In 2018 there was another stark divergence between Europe and North America in terms of the type of Chinese investor. In North America, the share of private investors dropped sharply from 91% in 2017 to 62% in 2018, meaning State-Owned Enterprises accounted for a larger share of investment. In contrast in Europe, the share of private Chinese investment jumped from 14% to 60%.

A number of countries saw increased Chinese investment. Chinese investors made acquisitions worth $1.83 billion in France (up 86% compared to 2017), $2.52 billion in Germany (up 34%), $1.17 billion in Spain (up 162%) and $4.05 billion in Sweden (up 186%). Investment in Luxembourg spiked from under $100 million in 2017 to $1.87 billion, while in Denmark it grew from $200 million to $1.1 billion.

In Central & Eastern Europe investment increased almost across the board, albeit from a low base. It grew by 185% in Hungary, 355% in Croatia, 162% in Poland and by more than 1,000% in Slovenia.

The UK still received more Chinese investment than any other country in Europe ($4.94 billion), but this declined 76% in the absence of the megadeals seen in 2017. Similar falls were seen in The Netherlands (down 76%) and Switzerland (down 99%). Italy was relatively stable, down 21% to $800 million.

The industry composition of Chinese investment in both Europe and North America continued to shift in response to new political and regulatory realities.

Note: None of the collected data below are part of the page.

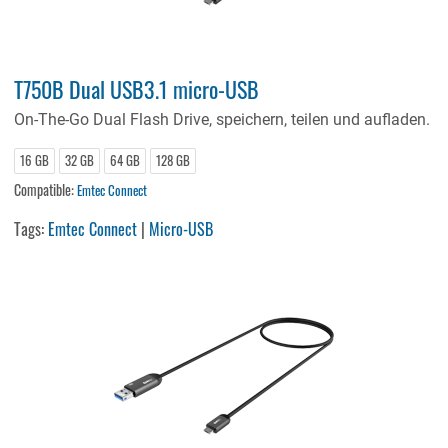
T750B Dual USB3.1 micro-USB
On-The-Go Dual Flash Drive, speichern, teilen und aufladen.
16 GB
32 GB
64 GB
128 GB
Compatible:
Emtec Connect
Tags:
Emtec Connect
|
Micro-USB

In 2018, the absence of mega deals kept the industry composition in Europe diverse. No single industry made up over 20% of total Chinese investment. The top sectors were automotive, financial and business services and ICT. Financial services and ICT investment in particular showcase the divergence between North American and European patterns: these two industries have taken a hit in the US due to regulatory tightening, but they remain top sectors in 2018 for Chinese investment in Europe.

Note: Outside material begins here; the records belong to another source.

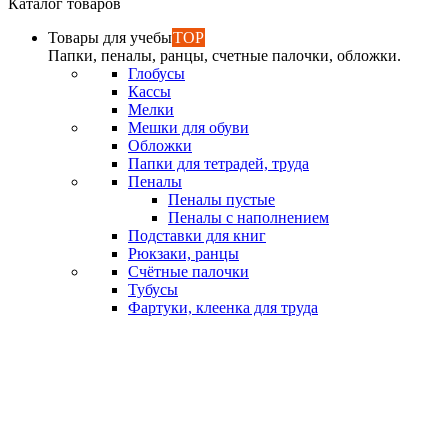
Каталог товаров
Товары для учебы
TOP
Папки, пеналы, ранцы, счетные палочки, обложки.
Глобусы
Кассы
Мелки
Мешки для обуви
Обложки
Папки для тетрадей, труда
Пеналы
Пеналы пустые
Пеналы с наполнением
Подставки для книг
Рюкзаки, ранцы
Счётные палочки
Тубусы
Фартуки, клеенка для труда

In contrast, the industry mix of Chinese investment in North America was concentrated in a few big sectors. Several sizable mining deals in Canada made basic materials the number one sector for Chinese FDI in North America in 2018. In the US investment in sectors such as real estate and transport and infrastructure that dominated investment in 2016-2017 largely disappeared due to Chinese and US policy restrictions. Healthcare and biotechnology was instead the top industry in the US.

The pipeline of pending transactions suggests a continued divergence in 2019. Chinese investment looks to be robust in Europe in the first half of 2019, with more than $20 billion of pending transactions at the beginning of the year. The pipeline in North America remains weak with less than $5 billion of pending deals.